*** Begin section ***

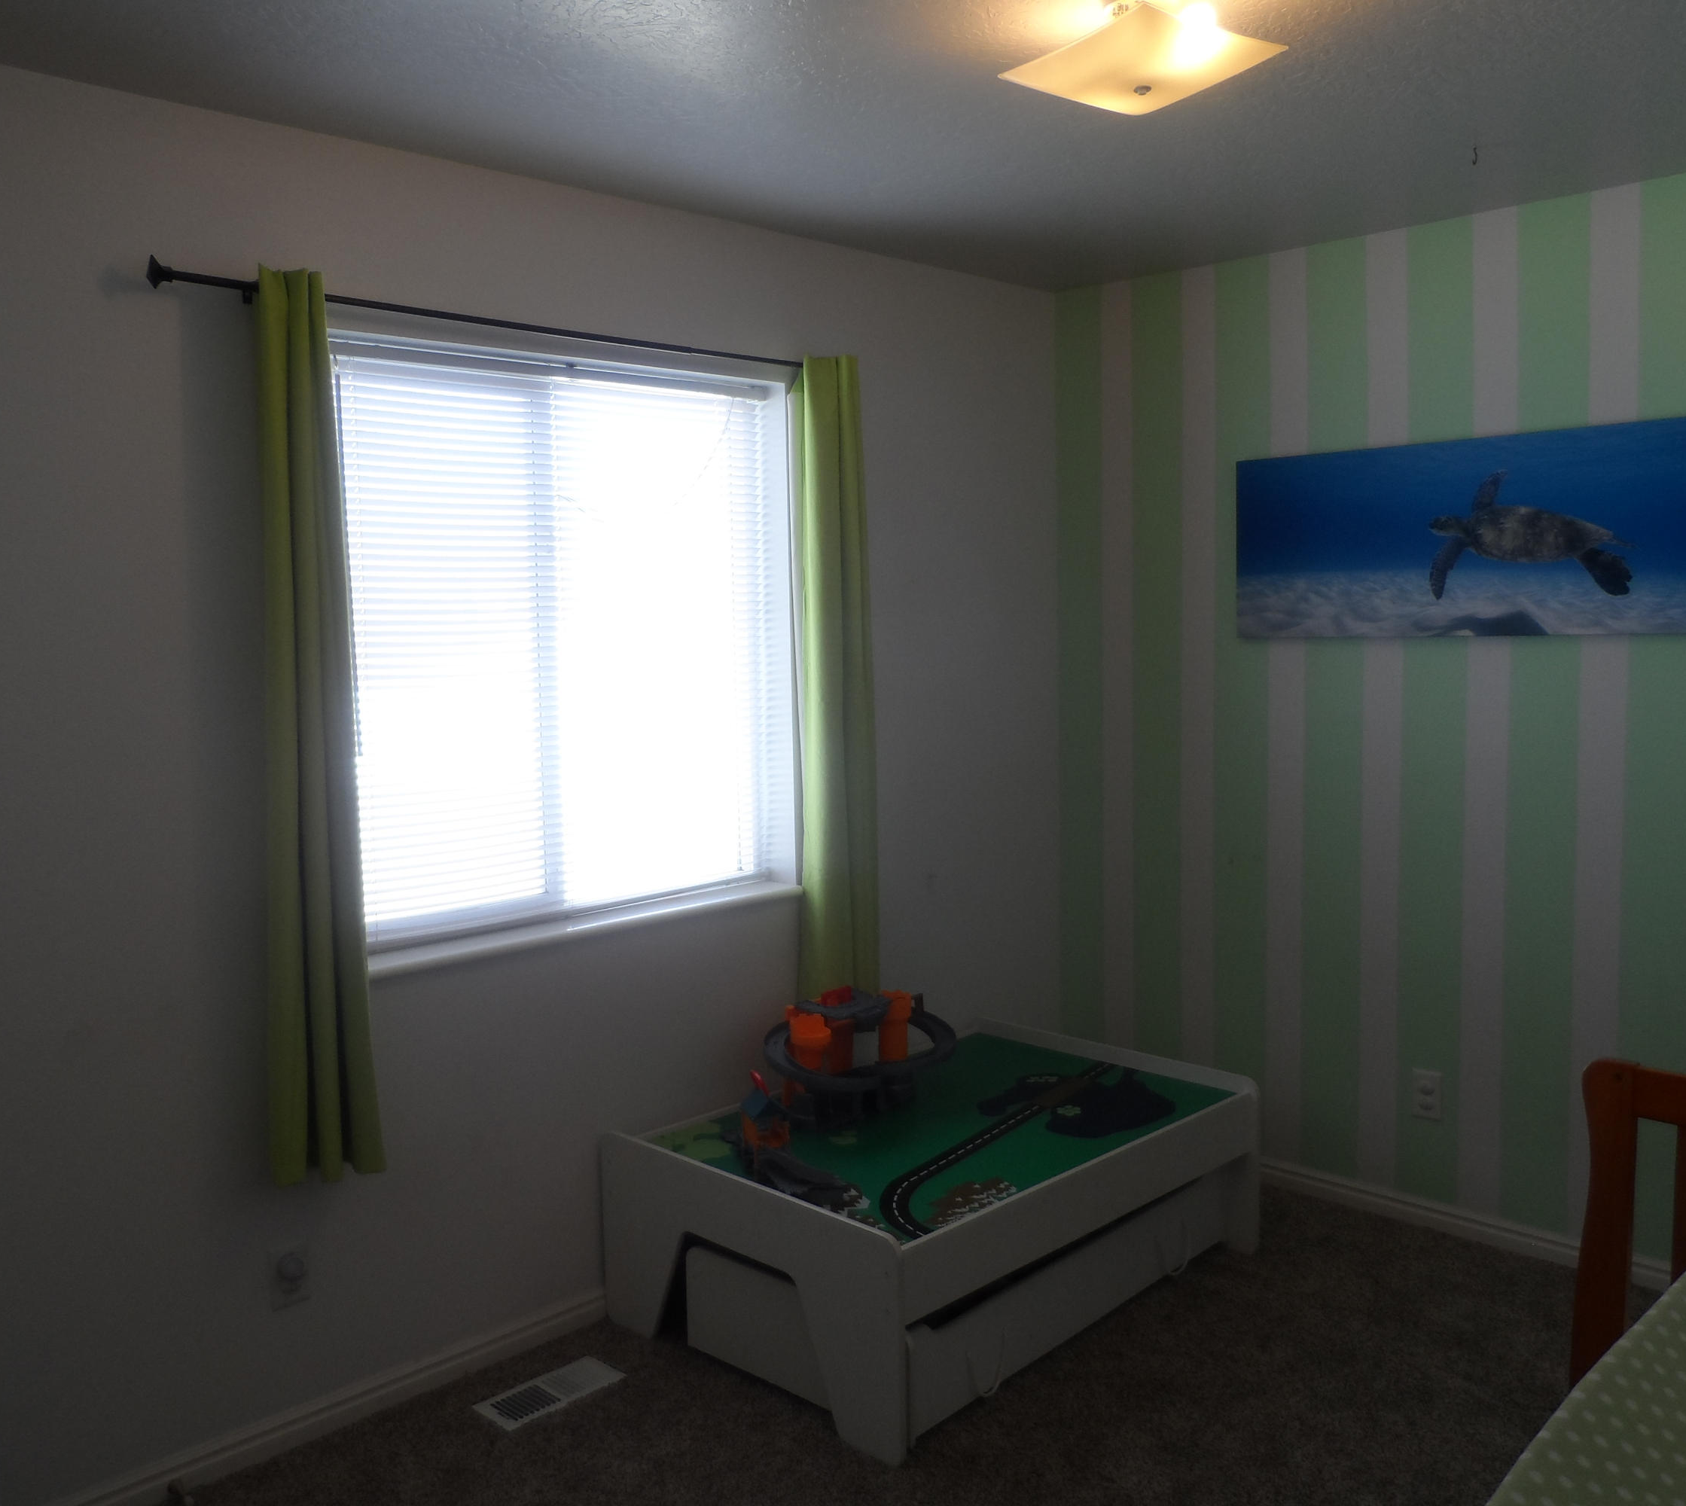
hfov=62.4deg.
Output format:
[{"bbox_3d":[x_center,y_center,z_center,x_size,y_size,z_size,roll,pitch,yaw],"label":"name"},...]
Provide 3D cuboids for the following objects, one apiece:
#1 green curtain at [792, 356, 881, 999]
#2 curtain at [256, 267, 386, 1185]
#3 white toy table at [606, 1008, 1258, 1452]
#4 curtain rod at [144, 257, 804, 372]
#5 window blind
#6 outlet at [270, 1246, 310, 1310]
[{"bbox_3d":[-0.005,-0.122,3.494,0.170,1.685,0.105,-6,7,-41],"label":"green curtain"},{"bbox_3d":[-0.998,-0.030,2.606,0.190,1.670,0.105,-6,7,-41],"label":"curtain"},{"bbox_3d":[0.241,1.032,3.281,1.287,0.432,0.894,-6,7,-44],"label":"white toy table"},{"bbox_3d":[-0.590,-0.879,2.920,1.600,0.060,0.085,-6,7,-41],"label":"curtain rod"},{"bbox_3d":[-0.597,-0.237,3.121,1.150,1.225,0.050,-6,7,-41],"label":"window blind"},{"bbox_3d":[-1.069,1.020,2.701,0.073,0.116,0.022,-6,7,-41],"label":"outlet"}]

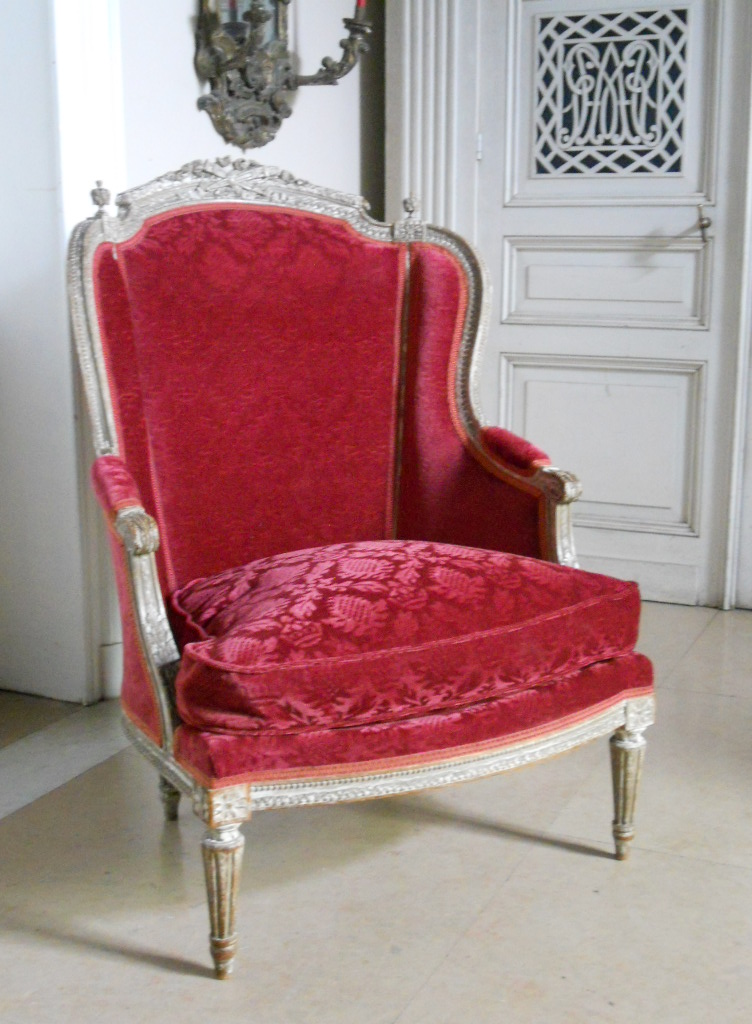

*** End section ***

DESCRIPTION OF THE TASK
Copy every record above word for word, leaving out the pictures.

TASK SOLUTION
hfov=62.4deg.
Output format:
[{"bbox_3d":[x_center,y_center,z_center,x_size,y_size,z_size,roll,pitch,yaw],"label":"name"},...]
Provide 3D cuboids for the following objects, one apiece:
#1 green curtain at [792, 356, 881, 999]
#2 curtain at [256, 267, 386, 1185]
#3 white toy table at [606, 1008, 1258, 1452]
#4 curtain rod at [144, 257, 804, 372]
#5 window blind
#6 outlet at [270, 1246, 310, 1310]
[{"bbox_3d":[-0.005,-0.122,3.494,0.170,1.685,0.105,-6,7,-41],"label":"green curtain"},{"bbox_3d":[-0.998,-0.030,2.606,0.190,1.670,0.105,-6,7,-41],"label":"curtain"},{"bbox_3d":[0.241,1.032,3.281,1.287,0.432,0.894,-6,7,-44],"label":"white toy table"},{"bbox_3d":[-0.590,-0.879,2.920,1.600,0.060,0.085,-6,7,-41],"label":"curtain rod"},{"bbox_3d":[-0.597,-0.237,3.121,1.150,1.225,0.050,-6,7,-41],"label":"window blind"},{"bbox_3d":[-1.069,1.020,2.701,0.073,0.116,0.022,-6,7,-41],"label":"outlet"}]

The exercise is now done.